> **Text**:
Terry Sim April 3, 2017

Mecardo’s Rob Herrmann, left, with Achieve AG Solutions’ Nathan Scott, at the Harrow sire evaluation day.

WESTERN Victorian wool and sheep meat producers have been urged to innovate to reclaim “acres” from competing commodities and to take some responsibility to adopt new technology and practices on farm.

At the recent Elders Balmoral Sire Evaluation Field Day at Harrow, Mecardo managing director Rob Herrmann said the decline in Merino sheep numbers must be stopped and the industry must innovate to make it exciting to young farmers and take back “acres” from grain and other commodities.

Something has to change to introduce innovation into the wool industry, otherwise “someone else is going to take over,” he said.

“So who should take responsibility for this?”

Mr Herrmann said there had never been a better time to engage with innovation.

“The time to do it is when things are good and this as good as we’ve seen it for a long time.”

Mr Herrmann said a grower selling a 19.4 micron line of fleece wool last week would have paid $21 a bale to test it, about $30/bale to sell it, and about $50/bale in wool levies.

“Se we’ve now got funds, significant funds, as good as it is going to get in my view in terms of funding, to do something, and it’s your money.

“So if you were spending that amount of money on your local adviser, you would be asking questions and I suggest that’s what we should be doing now, not waiting until things go pear-shaped on the farm and the bank manager is knocking on the door, but while things are good,” he said.

“Start innovating – make Merino great again.”

Farmers must take responsibility to change

Achieve AG Solutions consultant Nathan Scott said the issue of farmers not wanting to change was something he was faced with all the time.

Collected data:
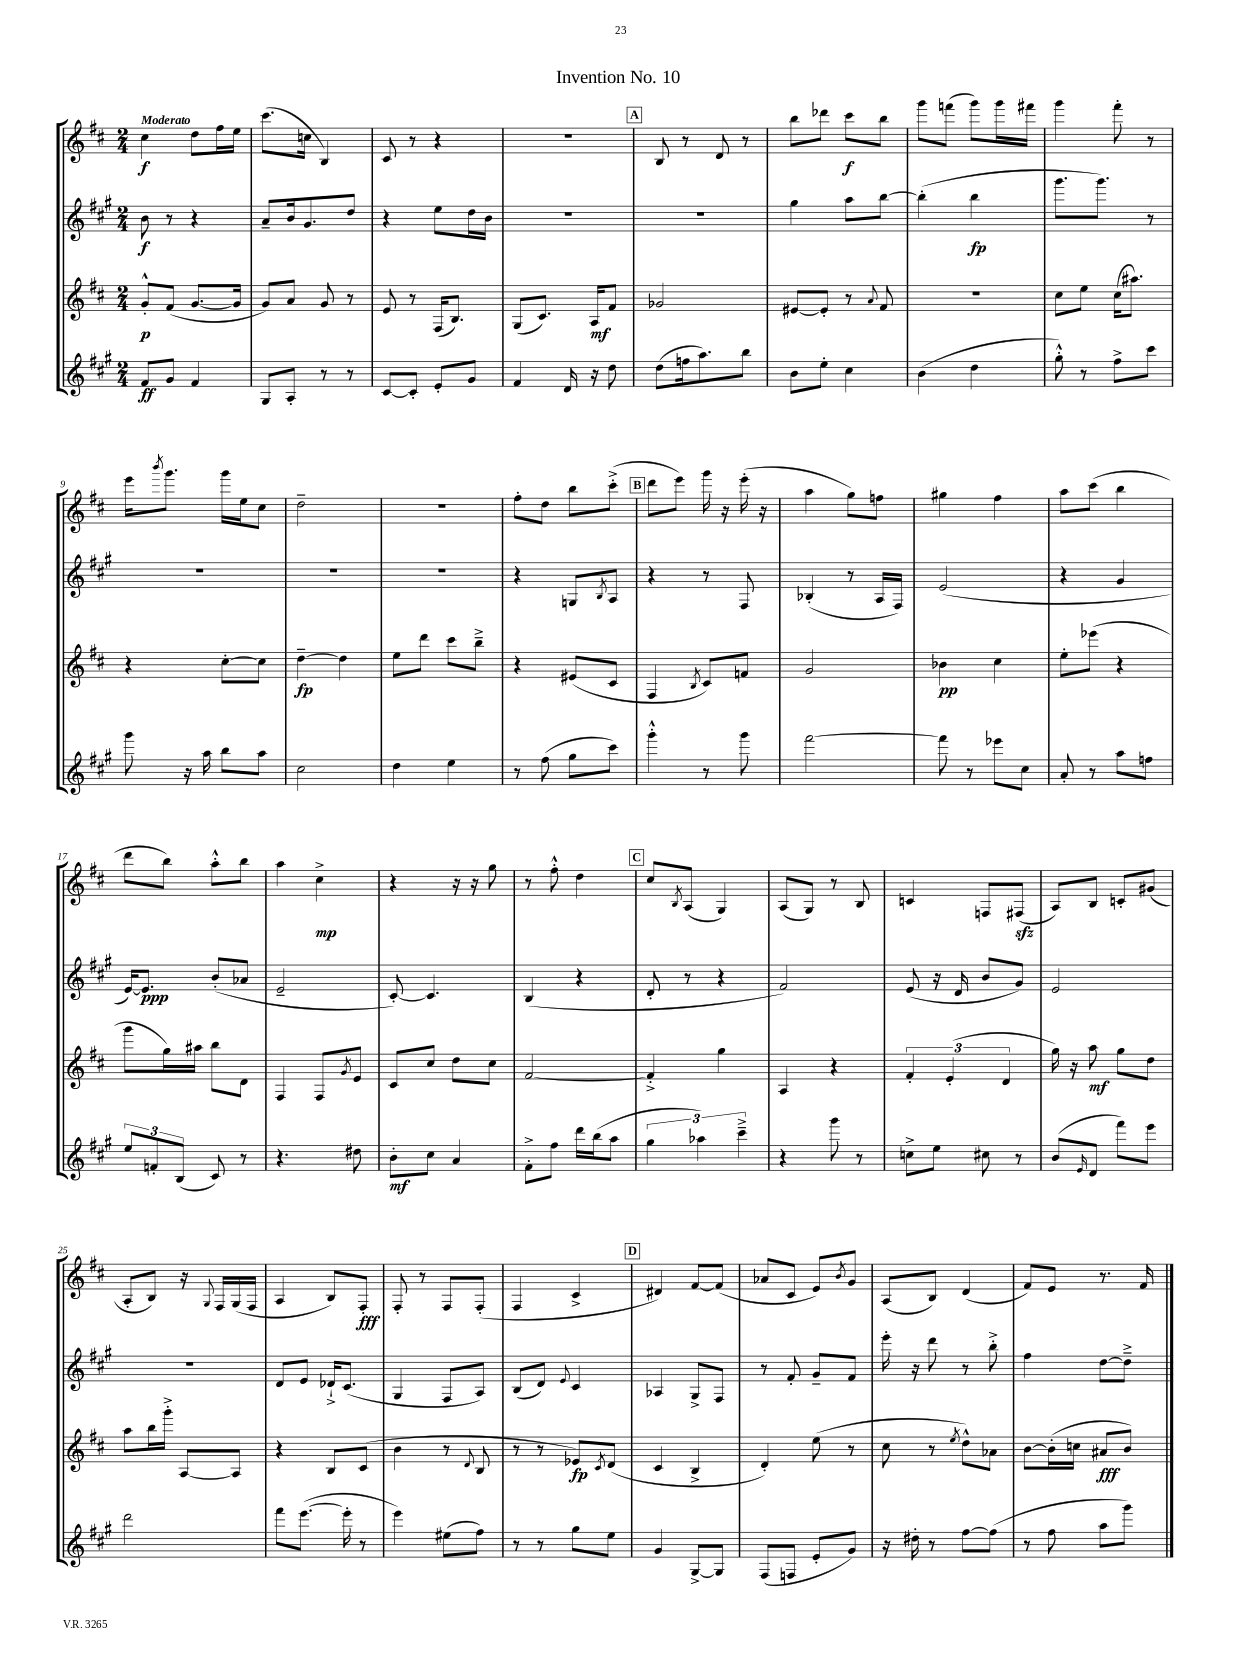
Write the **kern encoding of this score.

**kern	**dynam	**kern	**dynam	**kern	**dynam	**kern	**dynam
*part4	*part4	*part3	*part3	*part2	*part2	*part1	*part1
*staff4	*staff4	*staff3	*staff3	*staff2	*staff2	*staff1	*staff1
*clefG2	*	*clefG2	*	*clefG2	*	*clefG2	*
*k[f#c#g#]	*	*k[f#c#]	*	*k[f#c#g#]	*	*k[f#c#]	*
*M2/4	*	*M2/4	*	*M2/4	*	*M2/4	*
=1	=1	=1	=1	=1	=1	=1	=1
!	!	!	!	!	!	!LO:TX:a:B:t=Moderato	!
8f#/L	ff	8g'^^/L	p	8b\	f	4cc#\	f
8g#/J	.	(8f#/J	.	8r	.	.	.
4f#/	.	[8.g/L	.	4r	.	8dd\L	.
.	.	.	.	.	.	16ff#\L	.
.	.	16g/Jk]	.	.	.	16ee\JJ	.
=2	=2	=2	=2	=2	=2	=2	=2
8G#/L	.	8g/L)	.	8a~/L	.	(8.ccc#\L	.
8A'/J	.	8a/J	.	16b/k	.	.	.
.	.	.	.	8.g#/	.	16ccn\Jk	.
8r	.	8g/	.	.	.	4B/)	.
8r	.	8r	.	8dd/J	.	.	.
=3	=3	=3	=3	=3	=3	=3	=3
[8c#/L	.	8e/	.	4r	.	8c#/	.
8c#'/J]	.	8r	.	.	.	8r	.
8e'/L	.	(16F#/KL	.	8ee\L	.	4r	.
.	.	8.B/J)	.	.	.	.	.
8g#/J	.	.	.	16dd\L	.	.	.
.	.	.	.	16b\JJ	.	.	.
=4	=4	=4	=4	=4	=4	=4	=4
4f#/	.	(8G/L	.	2r	.	2r	.
.	.	8.c#/J)	.	.	.	.	.
16d/	.	.	.	.	.	.	.
16r	.	16A/KL	mf	.	.	.	.
8dd\	.	8f#/J	.	.	.	.	.
!!LO:REH:place=s1:t=A
=5	=5	=5	=5	=5	=5	=5	=5
(8dd\L	.	2g-X/	.	2r	.	8B/	.
16ffn\k	.	.	.	.	.	8r	.
8.aa\)	.	.	.	.	.	.	.
.	.	.	.	.	.	8d/	.
8bb\J	.	.	.	.	.	8r	.
=6	=6	=6	=6	=6	=6	=6	=6
8b\L	.	[8e#X/L	.	4gg#\	.	8bb\L	.
8ee'\J	.	8e#'/J]	.	.	.	8ddd-X\J	.
4cc#\	.	8r	.	8aa\L	.	8ccc#\L	f
.	.	8qqa/	.	.	.	.	.
.	.	8f#/	.	[8bb\J	.	8bb\J	.
=7	=7	=7	=7	=7	=7	=7	=7
(4b\	.	2r	.	(4bb'\]	.	8ggg\L	.
.	.	.	.	.	.	(8fffn\J	.
4dd\	.	.	.	4bb\	fp	8ggg\L)	.
.	.	.	.	.	.	16ggg\L	.
.	.	.	.	.	.	16fff#X\JJ	.
=8	=8	=8	=8	=8	=8	=8	=8
8gg#'^^\)	.	8cc#\L	.	8.ggg#\L	.	4ggg\	.
8r	.	8ee\J	.	.	.	.	.
.	.	.	.	8.ggg#\J)	.	.	.
8ff#^\L	.	(16cc#\KL	.	.	.	8fff#'\	.
.	.	8.aa#X\J)	.	.	.	.	.
8ccc#\J	.	.	.	8r	.	8r	.
!!LO:LB:g=z
=9	=9	=9	=9	=9	=9	=9	=9
8ggg#\	.	4r	.	2r	.	16eee\KL	.
.	.	.	.	.	.	8qbbb/	.
.	.	.	.	.	.	8.ggg\J	.
16r	.	.	.	.	.	.	.
16aa\	.	.	.	.	.	.	.
8bb\L	.	[8cc#'\L	.	.	.	16ggg\LL	.
.	.	.	.	.	.	16ee\J	.
8aa\J	.	8cc#\J]	.	.	.	8cc#\J	.
=10	=10	=10	=10	=10	=10	=10	=10
2cc#\	.	[4dd~\	fp	2r	.	2dd~\	.
.	.	4dd\]	.	.	.	.	.
=11	=11	=11	=11	=11	=11	=11	=11
4dd\	.	8ee\L	.	2r	.	2r	.
.	.	8ddd\J	.	.	.	.	.
4ee\	.	8ccc#\L	.	.	.	.	.
.	.	8bb~^\J	.	.	.	.	.
=12	=12	=12	=12	=12	=12	=12	=12
8r	.	4r	.	4r	.	8ff#'\L	.
(8ff#\	.	.	.	.	.	8dd\J	.
8gg#\L	.	(8e#X/L	.	8Gn/L	.	8bb\L	.
.	.	.	.	8qB/	.	.	.
8ccc#\J)	.	8c#/J	.	8A/J	.	(8ccc#'^\J	.
!!LO:REH:place=s1:t=B
=13	=13	=13	=13	=13	=13	=13	=13
4ggg#'^^\	.	4F#/	.	4r	.	8ddd\L	.
.	.	.	.	.	.	8eee\J)	.
.	.	8qB/	.	.	.	.	.
8r	.	8c#/L)	.	8r	.	16ggg\	.
.	.	.	.	.	.	16r	.
8ggg#\	.	8fn/J	.	8F#/	.	(16eee'\	.
.	.	.	.	.	.	16r	.
=14	=14	=14	=14	=14	=14	=14	=14
[2fff#\	.	2g/	.	(4B-X'/	.	4aa\	.
.	.	.	.	8r	.	8gg\L)	.
.	.	.	.	16A/LL	.	8ffn\J	.
.	.	.	.	16F#/JJ)	.	.	.
=15	=15	=15	=15	=15	=15	=15	=15
8fff#\]	.	4b-X\	pp	(2e/	.	4gg#X\	.
8r	.	.	.	.	.	.	.
8eee-X\L	.	4cc#\	.	.	.	4ff#\	.
8cc#\J	.	.	.	.	.	.	.
=16	=16	=16	=16	=16	=16	=16	=16
8a'/	.	8ee'\L	.	4r	.	8aa\L	.
8r	.	(8eee-X\J	.	.	.	(8ccc#\J	.
8aa\L	.	4r	.	4g#/	.	4bb\	.
8ffn\J	.	.	.	.	.	.	.
!!LO:LB:g=z
=17	=17	=17	=17	=17	=17	=17	=17
12ee/L	.	8ggg\L	.	[16e/KL)	.	8ddd\L	.
.	.	.	.	8.e/J]	ppp	.	.
12fn'/	.	.	.	.	.	.	.
.	.	16gg\L)	.	.	.	8bb\J)	.
(12B/J	.	.	.	.	.	.	.
.	.	16aa#X\JJ	.	.	.	.	.
8c#/)	.	8bb\L	.	(8b'/L	.	8aa'^^\L	.
8r	.	8d\J	.	8a-X/J	.	8bb\J	.
=18	=18	=18	=18	=18	=18	=18	=18
4.r	.	4F#/	.	2e~/	.	4aa\	.
.	.	8F#/L	.	.	.	4cc#^\	mp
.	.	8qg/	.	.	.	.	.
8dd#X\	.	8e/J	.	.	.	.	.
=19	=19	=19	=19	=19	=19	=19	=19
8b'\L	mf	8c#/L	.	[8c#'/)	.	4r	.
8cc#\J	.	8cc#/J	.	4.c#/]	.	.	.
4a/	.	8dd\L	.	.	.	16r	.
.	.	.	.	.	.	16r	.
.	.	8cc#\J	.	.	.	8gg\	.
=20	=20	=20	=20	=20	=20	=20	=20
8f#'^\L	.	[2f#/	.	(4B/	.	8r	.
8ff#\J	.	.	.	.	.	8ff#'^^\	.
16ddd\LL	.	.	.	4r	.	4dd\	.
(16bb\J	.	.	.	.	.	.	.
8aa\J	.	.	.	.	.	.	.
!!LO:REH:place=s1:t=C
=21	=21	=21	=21	=21	=21	=21	=21
6gg#\	.	4f#'^/]	.	8d'/	.	8cc#/L	.
.	.	.	.	.	.	8qB/	.
.	.	.	.	8r	.	(8A/J	.
6aa-X\)	.	.	.	.	.	.	.
.	.	4gg\	.	4r	.	4G/)	.
6ccc#~^\	.	.	.	.	.	.	.
=22	=22	=22	=22	=22	=22	=22	=22
4r	.	4A/	.	2f#/)	.	(8A/L	.
.	.	.	.	.	.	8G/J)	.
8ggg#\	.	4r	.	.	.	8r	.
8r	.	.	.	.	.	8B/	.
=23	=23	=23	=23	=23	=23	=23	=23
8ccn^\L	.	6f#'/	.	(8e/	.	4cn/	.
8ee\J	.	.	.	16r	.	.	.
.	.	(6e'/	.	.	.	.	.
.	.	.	.	16d/	.	.	.
8cc#X\	.	.	.	8b/L	.	8Fn/L	.
.	.	6d/	.	.	.	.	.
8r	.	.	.	8g#/J)	.	(8F#Xzz/J	.
=24	=24	=24	=24	=24	=24	=24	=24
(8b/L	.	16gg\)	.	2e/	.	8A/L)	.
.	.	16r	.	.	.	.	.
16qqe/	.	.	.	.	.	.	.
8d/J	.	8aa\	mf	.	.	8B/J	.
8fff#\L)	.	8gg\L	.	.	.	8cn'/L	.
8eee\J	.	8dd\J	.	.	.	(8g#X/J	.
!!LO:LB:g=z
=25	=25	=25	=25	=25	=25	=25	=25
2ddd\	.	8aa\L	.	2r	.	8A'/L	.
.	.	16bb\L	.	.	.	8B/J)	.
.	.	16ggg'^\JJ	.	.	.	.	.
.	.	[8A/L	.	.	.	16r	.
.	.	.	.	.	.	8qqG/	.
.	.	.	.	.	.	16F#/LL	.
.	.	8A/J]	.	.	.	(16G/	.
.	.	.	.	.	.	16F#/JJ	.
=26	=26	=26	=26	=26	=26	=26	=26
8fff#\L	.	4r	.	8d/L	.	4A/	.
([8.eee\J	.	.	.	8e/J	.	.	.
.	.	8B/L	.	16d-X`^/KL	.	8B/L)	.
16eee'\]	.	.	.	(8.c#/J	.	.	.
8r	.	(8c#/J	.	.	.	8F#'/J	fff
=27	=27	=27	=27	=27	=27	=27	=27
4eee\)	.	4b\	.	4G#/	.	8F#'/	.
.	.	.	.	.	.	8r	.
(8ee#X\L	.	8r	.	8F#/L	.	8F#/L	.
.	.	8qqd/	.	.	.	.	.
8ff#\J)	.	8B/	.	8A/J)	.	(8F#'/J	.
=28	=28	=28	=28	=28	=28	=28	=28
8r	.	8r	.	(8B/L	.	4F#/	.
8r	.	8r	.	8d/J)	.	.	.
.	.	.	.	8qqe/	.	.	.
8gg#\L	.	8e-X/L)	fp	4c#/	.	4c#^/	.
.	.	8qc#/	.	.	.	.	.
8ee\J	.	(8d/J	.	.	.	.	.
!!LO:REH:place=s1:t=D
=29	=29	=29	=29	=29	=29	=29	=29
4g#/	.	4c#/	.	4A-X/	.	4d#X/)	.
[8G#^/L	.	4B^/	.	8G#^/L	.	[8f#/L	.
8G#/J]	.	.	.	8F#/J	.	(8f#/J]	.
=30	=30	=30	=30	=30	=30	=30	=30
(8F#/L	.	4d'/)	.	8r	.	8a-X/L	.
8Fn/J	.	.	.	8f#'/	.	8c#/J	.
8e'/L	.	(8ee\	.	8g#~/L	.	8e/L)	.
.	.	.	.	.	.	8qb/	.
8g#/J)	.	8r	.	8f#/J	.	8g/J	.
=31	=31	=31	=31	=31	=31	=31	=31
16r	.	8cc#\	.	16eee'\	.	(8A/L	.
16dd#X'\	.	.	.	16r	.	.	.
8r	.	8r	.	8ddd\	.	8B/J)	.
.	.	8qee/	.	.	.	.	.
[8ff#\L	.	8dd^^\L)	.	8r	.	(4d/	.
(8ff#\J]	.	8a-X\J	.	8bb'^\	.	.	.
=32	=32	=32	=32	=32	=32	=32	=32
8r	.	[8b\L	.	4ff#\	.	8f#/L)	.
8ff#\	.	(16b'\L]	.	.	.	8e/J	.
.	.	16ccn\JJ	.	.	.	.	.
8aa\L	.	8a#X/L	fff	[8dd\L	.	8.r	.
8ggg#\J)	.	8b/J)	.	8dd~^\J]	.	.	.
.	.	.	.	.	.	16f#/	.
==	==	==	==	==	==	==	==
*-	*-	*-	*-	*-	*-	*-	*-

> **Problem 1**:
Transcribe the wool industry article word for word, beginning at the words "Something has to" and stopping after "in wool levies.".
> **Problem 2**:
Go on with the wool industry article from where it stops, in the same voice.

> **Expected output 1**:
Something has to change to introduce innovation into the wool industry, otherwise “someone else is going to take over,” he said.

“So who should take responsibility for this?”

Mr Herrmann said there had never been a better time to engage with innovation.

“The time to do it is when things are good and this as good as we’ve seen it for a long time.”

Mr Herrmann said a grower selling a 19.4 micron line of fleece wool last week would have paid $21 a bale to test it, about $30/bale to sell it, and about $50/bale in wool levies.

> **Expected output 2**:
“People say to me farmers won’t change – how does that make you feel?

“That’s what you are told all the time – farmers won’t change,” he said.

“One of the challenges for us as an industry is – it doesn’t matter what Australian Wool Innovation or anyone else does, they can go and trumpet their best possible technology – if no-one adopts it, it’s useless, a waste of money.”

Mr Scott said a lot of the responsibility for innovation rested with producers, rather than with funding bodies and research organisations.

“Because I know there is some bloody good work that has been done that very few people have adopted.

“So we have got to take some responsibility for that.”

Mr Scott said the sheep industry was built on producers doing the same thing repeatedly, but expecting a different result.

“We can’t keep going down that path.”

Mr Scott said electronic tags alone did not make producers money, but by matching individual animal measurements or data to EID tag numbers, producers can find their flock’s poor performers and the highest producing ewes per kg of lamb weaned per hectare.

“Imagine a dairy farmer milking morning and night and paying no attention to how much milk went into the vat – would they do it? No chance.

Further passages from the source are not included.